After the American Revolution, many Americans, black and white, anguished over the continuing existence of slavery in the new republic of liberty. One proposed solution—colonization—attracted supporters at the highest levels.
The American Colonization Society (ACS) played a key role in slavery politics before, during, and even after the Civil War. Its successes, although limited, forever changed the United States and West Africa.
The ACS was founded in 1816 by leading politicians, including Kentucky slaveholder Henry Clay and Massachusetts Senator Daniel Webster. Over the years, other prominent Americans, including Francis Scott Key, author of the “Star-Spangled Banner,” and several presidents supported the cause.
The ACS’s main idea was this: “Slavery is a brutal and inefficient labor system. To end it, while protecting the interests of slaveholders and free white workers, we need to remove freed black people who would likely become a burden on American society.” In fact, states that abolished slavery often made it very difficult for freedmen and -women to stay in their communities as free people,
Although some proponents of colonization envisioned setting aside colonies for former slaves in North America, the ACS quickly focused on “returning” to Africa people who had been kidnapped into slavery there, years or even centuries earlier, and by now were mostly Christian English-speaking African Americans.

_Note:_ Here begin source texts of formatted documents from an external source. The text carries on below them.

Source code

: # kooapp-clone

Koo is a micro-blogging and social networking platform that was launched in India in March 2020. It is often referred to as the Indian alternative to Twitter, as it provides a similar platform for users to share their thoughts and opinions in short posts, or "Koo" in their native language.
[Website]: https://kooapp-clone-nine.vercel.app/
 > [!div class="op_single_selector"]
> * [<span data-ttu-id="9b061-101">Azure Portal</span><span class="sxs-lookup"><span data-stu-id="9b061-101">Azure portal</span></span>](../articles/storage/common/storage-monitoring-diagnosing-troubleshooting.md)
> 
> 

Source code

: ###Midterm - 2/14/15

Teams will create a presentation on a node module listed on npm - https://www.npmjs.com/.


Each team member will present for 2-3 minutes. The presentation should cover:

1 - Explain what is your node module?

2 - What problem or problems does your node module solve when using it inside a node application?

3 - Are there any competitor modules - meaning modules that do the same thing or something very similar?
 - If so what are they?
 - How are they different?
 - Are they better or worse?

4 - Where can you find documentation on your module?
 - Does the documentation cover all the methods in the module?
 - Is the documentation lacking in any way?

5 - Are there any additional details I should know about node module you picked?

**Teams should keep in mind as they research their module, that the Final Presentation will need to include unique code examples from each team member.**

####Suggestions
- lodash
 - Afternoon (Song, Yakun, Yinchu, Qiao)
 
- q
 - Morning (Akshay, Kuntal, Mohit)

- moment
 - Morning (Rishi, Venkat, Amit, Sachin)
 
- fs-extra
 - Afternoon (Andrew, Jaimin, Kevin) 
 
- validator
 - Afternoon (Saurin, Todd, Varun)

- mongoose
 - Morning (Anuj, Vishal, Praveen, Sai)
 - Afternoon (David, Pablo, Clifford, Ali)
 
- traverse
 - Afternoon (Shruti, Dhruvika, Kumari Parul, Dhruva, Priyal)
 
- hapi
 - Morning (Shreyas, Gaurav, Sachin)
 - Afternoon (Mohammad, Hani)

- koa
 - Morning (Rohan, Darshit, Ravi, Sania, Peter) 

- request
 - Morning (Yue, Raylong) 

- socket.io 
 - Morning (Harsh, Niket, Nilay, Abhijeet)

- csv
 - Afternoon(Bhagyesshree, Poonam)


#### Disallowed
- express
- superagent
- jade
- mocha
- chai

In 1821 the ACS sent naval officer Robert Stockton to a region of West Africa already occupied by 16 tribal groups. There he “negotiated with a pen in one hand, and a drawn pistol in the other.” The new colony was named Liberia, for liberty, and its capital became Monrovia, named in honor of President James Monroe, who provided federal funds for the ACS venture.
As slavery politics grew more divisive, especially after Virginian Nat Turner’s abortive slave revolt in 1831, the ACS project was attacked from many sides. Abolitionists viewed Liberian relocation as deportation—a racist way to deal with slavery and race problems.
Said abolitionist leader William Lloyd Garrison, a former colonizationist, “I was then blind; I now see.” Deep South slaveholders suspected colonization was a trick designed to end slavery entirely.
Few African Americans were attracted to Liberia, despite hopes for genuine independence. Liberia’s deadly malaria killed thousands. Unfamiliar plants and animals made farming difficult. American interlopers faced hostility from indigenous residents.
Yet, threatening events like Turner’s rebellion and the Fugitive Slave Act and Dred Scott decision of the chaotic 1850s led to surges in emigration. Even black abolitionist leader Frederick Douglass softened his opposition. By 1860, almost 11,0000 African Americans had emigrated. More would do so when post–Civil War promises remained unfulfilled.
Liberia’s earliest settlers were mainly freed blacks from the Upper South who had already gained literacy and work skills. These founding families would become an enduring ruling class who dominated Liberian politics and its economy, especially after Liberia declared itself independent in 1847 under an American-style constitution.
Later, an influx of new African-American settlers, many who had gained freedom only when their masters died, became a social second tier, while African natives were relegated to the lowest social rung. Into the 21st century, lingering class and color antagonisms have destabilized Liberia, sparking civil conflict in the nation and its region.